De markt voor budgetlaptops is op geen stukken na zo groot als die voor budget-pc's, omdat laptops een stuk lastiger te upgraden zijn en goedkope schootcomputers niet tot de energiezuinigste horen, waardoor ze wat in hun toepasbaarheid beperkt worden. AnandTech heeft vijf laptops van zeshonderd dollar - drie van Compaq, een van Dell en een van Gateway - naast elkaar gelegd en gekeken welke laptop de meeste waar voor z'n geld bood, of liever gezegd: de minste beperkingen. De onveranderlijk met een krappe 256MB geheugen en een al even minimale 40GB harde schijf uitgeruste laptops bevatten of een Celeron M, of een Sempron. Vooral de Celeron M is niet ideaal: deze chip beschikt niet over de SpeedStep-technologie. De geteste Semprons hebben daarentegen wel het vergelijkbare PowerNow! aan boord, waarmee de kloksnelheid, en dus de energieconsumptie, automatisch teruggeschroefd kan worden. Verder mag naast een 14"- of 15"-scherm gerekend worden op integrated graphics; de Sempron-modellen hadden zonder uitzondering de Radeon Xpress 200M-chips aan boord, terwijl de Celerons met Intels 'Extreme Graphics' op pad waren gestuurd. Op het gebied van afmetingen en gewicht lieten alle geteste computers nog wel wat te wensen over, maar de constructie was in alle gevallen goed verzorgd. Opmerkelijk genoeg behoort voor $600 WiFi niet in alle gevallen tot de basisuitrusting; de reviewer vindt dat niet meer van deze tijd.
Compaq biedt als enige van de drie fabrikanten de keus tussen Intel en AMD. De laptops zijn niet alleen met 4:3-schermen leverbaar, maar ook met WXGA-paneeltjes, wat de gebruikte oppervlakte aanzienlijk verkleint. Deze drie computers kregen strafpunten voor slecht verzorgde scharniertjes en een rammelend toetsenbord, en het design liet ook wat te wensen over. Pluspuntje: de knop om WiFi uit te schakelen, wat uiteraard goed is voor de batterijduur. Opmerkelijk is dat het exemplaar met een Celeron het met een volle batterijlading een stuk langer uithield dan de Sempron-exemplaren. De Dell Inspiron heeft als gevolg van het $600-budget geen WiFi aan boord. Minpunt bij deze machine is volgens AnandTech de plaatsing van alle connectoren, waaronder de usb-poortjes, aan de achterkant. Het display is wel helderder dan de andere geteste schermen, maar slechts 14" klein. Ook aan de kleine kant is het toetsenbord; en hoewel de prestaties beter zijn dan die van de andere notebooks, is de batterij van de Dell met ruime voorsprong als eerste leeg.

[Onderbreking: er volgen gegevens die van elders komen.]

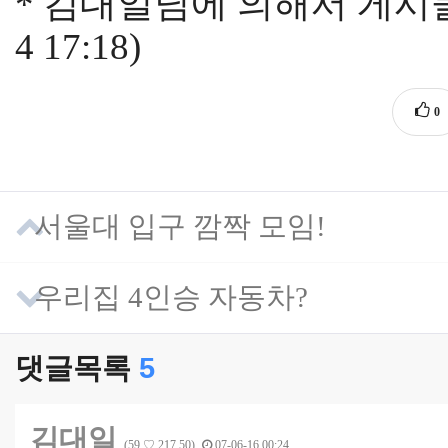
* 김대일님에 의해서 게시물 
4 17:18)
0
서울대 입구 깜짝 모임!
우리집 4인승 자동차?
댓글목록
5
김대일
(59.♡.217.50)
07-06-16 00:24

Ook de Gateway heeft geen WiFi meegekregen. Deze laptop is zowel degelijk als (relatief) klein, maar het toetsenbord is wat onhandig ingericht. Ook heeft deze machine als enige geen knopje om het trackpad uit te schakelen, maar Gateway is wel de enige fabrikant die voor aparte home/end/insert/delete-toetsen heeft gezorgd. In de benchmarks bleef de NX200S niet ver achter bij de Dell, en op het punt van batterijgebruik scoort de Gateway flink wat punten: de NX200S presteerde met voorsprong als beste met een MobileMark Battery Life-waarde van bijna vier uur. De Dell Inspiron hield het zo'n tachtig minuten korter uit en was daarmee, net als bij de dvd-afspeeltest, laatste. Wel was het juist de Inspiron die het langst met een batterijlading deed als de MobileMark Performance-test werd gedraaid: 179 minuten tegen 166 voor de Gateway. Ondanks een wat lawaaiig ventilatortje wint de Gateway dan ook met voorsprong het warenonderzoek. Wel raadt AnandTech aan om er zo mogelijk extra geheugen in te laten zetten, en, waar van toepassing, WiFi. Daarmee zal het prijskaartje uiteraard wel hoger uitvallen.